Collection entries
-- -- --
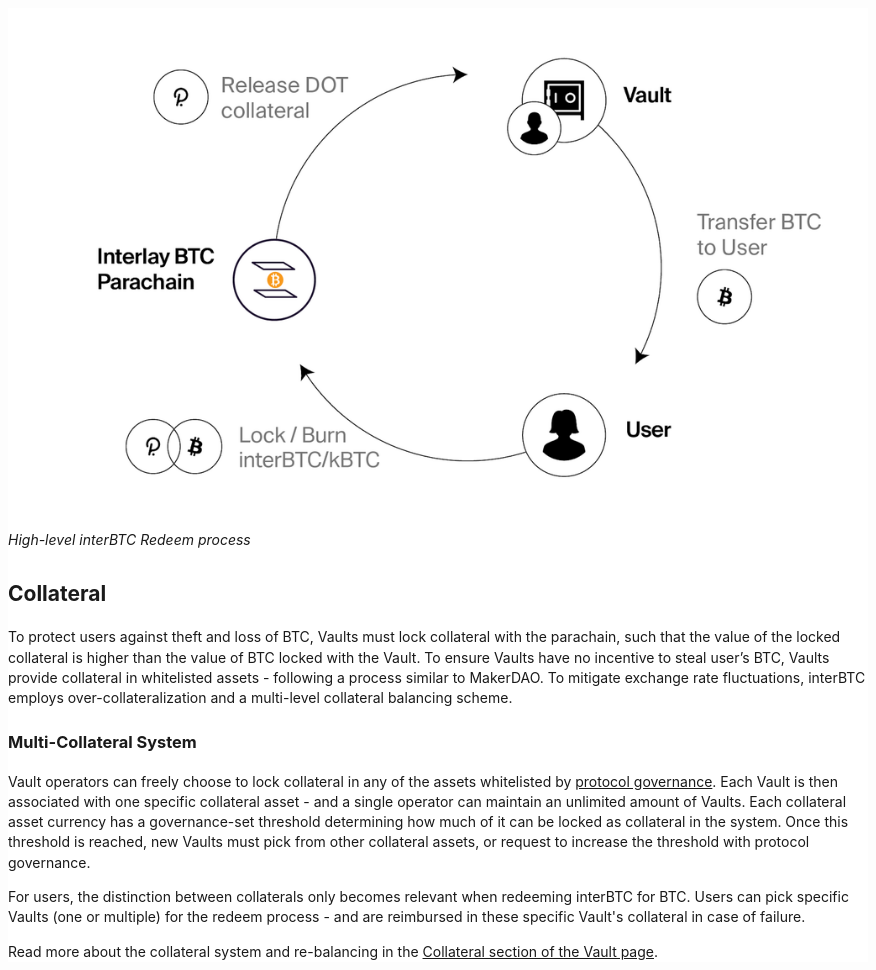 ![High-level interBTC Redeem process](../_assets/img/redeem.png)*High-level interBTC Redeem process*

## Collateral

To protect users against theft and loss of BTC, Vaults must lock collateral with the parachain, such that the value of the locked collateral is higher than the value of BTC locked with the Vault. To ensure Vaults have no incentive to steal user’s BTC, Vaults provide collateral in whitelisted assets - following a process similar to MakerDAO. To mitigate exchange rate fluctuations, interBTC employs over-collateralization and a multi-level collateral balancing scheme.

### Multi-Collateral System

Vault operators can freely choose to lock collateral in any of the assets whitelisted by [protocol governance](/getting-started/interbtc?id=governance). Each Vault is then associated with one specific collateral asset - and a single operator can maintain an unlimited amount of Vaults. Each collateral asset currency has a governance-set threshold determining how much of it can be locked as collateral in the system. Once this threshold is reached, new Vaults must pick from other collateral assets, or request to increase the threshold with protocol governance.

For users, the distinction between collaterals only becomes relevant when redeeming interBTC for BTC. Users can pick specific Vaults (one or multiple) for the redeem process - and are reimbursed in these specific Vault's collateral in case of failure.

Read more about the collateral system and re-balancing in the [Collateral section of the Vault page](/vault/overview?id=collateral).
-- -- --
Problem description » Reproduce the data above word for word, but leave out the picture.

Answer box »
 ![High-level interBTC Redeem process](../_assets/img/redeem.png)*High-level interBTC Redeem process*

## Collateral

To protect users against theft and loss of BTC, Vaults must lock collateral with the parachain, such that the value of the locked collateral is higher than the value of BTC locked with the Vault. To ensure Vaults have no incentive to steal user’s BTC, Vaults provide collateral in whitelisted assets - following a process similar to MakerDAO. To mitigate exchange rate fluctuations, interBTC employs over-collateralization and a multi-level collateral balancing scheme.

### Multi-Collateral System

Vault operators can freely choose to lock collateral in any of the assets whitelisted by [protocol governance](/getting-started/interbtc?id=governance). Each Vault is then associated with one specific collateral asset - and a single operator can maintain an unlimited amount of Vaults. Each collateral asset currency has a governance-set threshold determining how much of it can be locked as collateral in the system. Once this threshold is reached, new Vaults must pick from other collateral assets, or request to increase the threshold with protocol governance.

For users, the distinction between collaterals only becomes relevant when redeeming interBTC for BTC. Users can pick specific Vaults (one or multiple) for the redeem process - and are reimbursed in these specific Vault's collateral in case of failure.

Read more about the collateral system and re-balancing in the [Collateral section of the Vault page](/vault/overview?id=collateral).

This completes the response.